=== Document section ===
>>>>>
The Forward on page seven of World Religions: From Ancient History to the Present * with Geoffery Parrinder as Editor opens with the following paragraph:
The religions of the world provide a great record of human thought and artistic expression. From the earliest times of prehistory down to the resent day people have expressed their deepest convictions about the universe and mortal life in worship and symbol. All the arts have been brought into the service of religion: architecture and sculpture, painting and writing, music and costume.
This 515 page text has much to offer and is my recommendation for your greater understanding of the emergence of religion in the evolution of the third planet, Earth, that revolves around the Sun that resides at the center of our solar system in the Milky Way galaxy; all of which is moving through our universe. Needless to say, but to state the obvious, I am not going to repeat Parrinder’s work. I am going to offer my personal understanding of the function of religion as it resides in my consciousness that has developed over my 73 years of actively moving through the many diverse events that have shaped my consciousness to date.
On March 19, 2023, I spied a headline appearing in the online version of The Guardian. “A Brief History of Time is ‘Wrong’, Stephen Hawking told collaborator” instantly caught my attention because I had read A Brief History of Time when it first occupied bookstores in 1988. Among the plethora of information contained in Stephen Hawking’s book, two points have been highly significant in forming my world view. First is his description of our universe before the Big Bang exploded and second is the pope’s message at the close of the conference at which Hawking presented the material contained in A Brief History of Time. I definitely wanted to know where Stephen corrected whatever was his error in A Brief History of Time. These two issues are pertinent to my quest to discover the function of religion.
I purposefully wrote that lengthy sentence pinpointing the exact position of modern day homo sapiens to the reality of Earth (our habitat that we are destroying) that moves through the vastness of our solar system which is minuscule when compared to the hundreds of billions of stars populating our galaxy, the Milky Way. Scientists have estimated that our universe may contain up to two trillion galaxies. We must be well reminded of the infinitesimal size of our individual realities to the magnanimous vastness of our universe.
Nature’s Awesome Majesty
When my twin sons were very young (preteen), I, along with my wife, on a clear, crisp, late-fall night gathered our sons and a blanket to view a spectacular display of Northern Lights filling the sky over our house in Maine. Each of us assumed a comfortable prone position on the ground in our backyard to gaze up at a night sky full of airy, fingerlike, green rays shimmering all around us. This iridescent, ghost-like, energy-infused veil draped 360 degrees from a small, vacant, dark patch of sky directly above our house to the circular horizon all around us. It was magnanimously exquisite …. and …. frightening. My sons quickly took refuge back in the house under my wife’s comforting reassurance.
I was alone, back to the ground, gazing up into the shimmering abyss when I realized just how insignificant I was in relationship to all that is not me. This feeling diffused instantly throughout the totality of my consciousness that caused me to shiver with real fear that is intimately entwined with the awesomeness of facing an insurmountable, exquisite power. I, too, became overwhelmed and returned to the safety of my modern, wooden cave. Once inside, I smiled outwardly while inwardly I chuckled at my primitive response to what I knew quite well was merely sun particles interacting with the magnetic field of Earth.
<<<<<
=== Supplied information ===
>>>>>
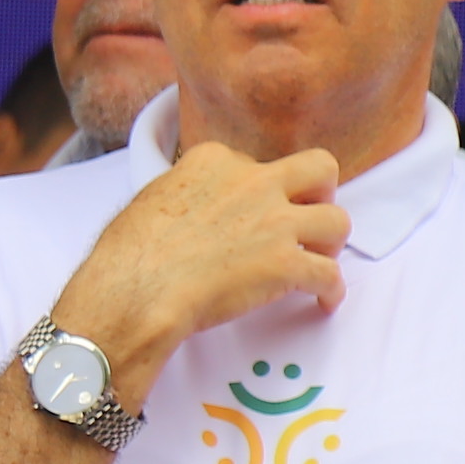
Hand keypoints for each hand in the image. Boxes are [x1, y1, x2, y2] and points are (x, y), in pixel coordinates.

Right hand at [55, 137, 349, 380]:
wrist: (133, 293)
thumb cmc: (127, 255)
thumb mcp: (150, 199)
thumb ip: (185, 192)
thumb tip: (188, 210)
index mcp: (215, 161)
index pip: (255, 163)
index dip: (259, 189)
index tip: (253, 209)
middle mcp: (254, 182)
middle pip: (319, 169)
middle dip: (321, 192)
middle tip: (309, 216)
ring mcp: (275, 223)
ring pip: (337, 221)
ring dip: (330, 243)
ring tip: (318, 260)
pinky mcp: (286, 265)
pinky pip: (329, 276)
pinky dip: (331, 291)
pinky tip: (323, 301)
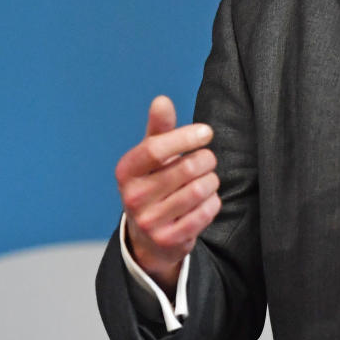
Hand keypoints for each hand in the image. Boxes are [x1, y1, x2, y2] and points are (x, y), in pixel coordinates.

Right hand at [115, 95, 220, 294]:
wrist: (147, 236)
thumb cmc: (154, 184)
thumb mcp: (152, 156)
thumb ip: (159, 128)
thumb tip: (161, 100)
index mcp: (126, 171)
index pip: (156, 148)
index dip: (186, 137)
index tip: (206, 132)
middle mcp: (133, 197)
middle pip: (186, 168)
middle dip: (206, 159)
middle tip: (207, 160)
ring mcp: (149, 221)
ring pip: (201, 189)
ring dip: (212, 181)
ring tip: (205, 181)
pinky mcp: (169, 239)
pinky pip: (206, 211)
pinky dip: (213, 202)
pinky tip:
<<<<<
=== Assigned task 1 ===
In the essay on the function of religion, where did the writer's family lie down to watch the Northern Lights?
=== Assigned task 2 ===
In the paragraph quoted at the start of the essay on the function of religion, which arts are named as having been brought into the service of religion?
=== Assigned task 3 ===
Continue the essay on the function of religion, starting after its final sentence.
The items are separate material and have no connection to the essay on the function of religion.

=== Answer space 1 ===
On the ground in their backyard in Maine.

=== Answer space 2 ===
Architecture, sculpture, painting, writing, music, and costume.

=== Answer space 3 ===
Seashore Frolicking In the Ocean
This was not the first time that such a feeling radiated throughout my being. I have no doubt that it will not be the last. When my first wife and I visited my home town of Salisbury, Maryland, we took a ride to Ocean City, Maryland to enjoy a day on the white sands and body surf the waves of the Atlantic Ocean on a sunny day that was perfect for frolicking at a seaside resort complete with a boardwalk of amusements and good food from various venders.
When I was very young I learned how to swim in rivers. Family outings on hot summer days were trips to the different seaside beaches within driving distances of our home. Body surfing was a great entertainment for my two brothers and myself all the way up to the time each of us went off to college. My mother was a diehard sunbather. Her father and uncles were fishermen from Newfoundland. Becoming a strong swimmer was a family tradition because it was deemed necessary for working on and living around large bodies of water.
On this particular day during my summer break from college, an unexpected event took all of the joy out of my seashore happiness. In the early afternoon when the tide was moving out, there would be isolated sandbars far out from the shore line that swimmers could reach after a healthy swim. The fun of such an experience was to stand up when the sandbar was reached to discover that the water only came up to your knees even though you were many, many yards from land.
In my youthful excitement on this particular day, I convinced my female companion to swim out with me to one of those sandbars in the hope that she would be amazed by the experience. We swam pretty far. As I was getting close to the targeted sandbar, I noticed that the current was a bit stronger. Since I was a stronger swimmer than my girlfriend, I was a few strokes ahead of her when I finally reached the sandbar. She was about eighteen to twenty- four inches from me, but she could not quite make it to my position where I was then standing knee deep in seawater at the sandbar’s edge.
I began to worry that she did not have enough strength to get to where I was standing and under her current position there was no sandbar for her to stand upon to rest and regain her energy before our swim back to shore. Her face was pale and she was trying hard to reach my spot to no avail. I jumped back in and swam behind her putting myself between her and the shoreline. I told her to put her hands on my shoulders, lock her elbows straight, and I would breast stroke her onto the sandbar. I knew she did not have enough energy to make the swim back to shore so I really, really wanted to get her onto the sandbar to rest.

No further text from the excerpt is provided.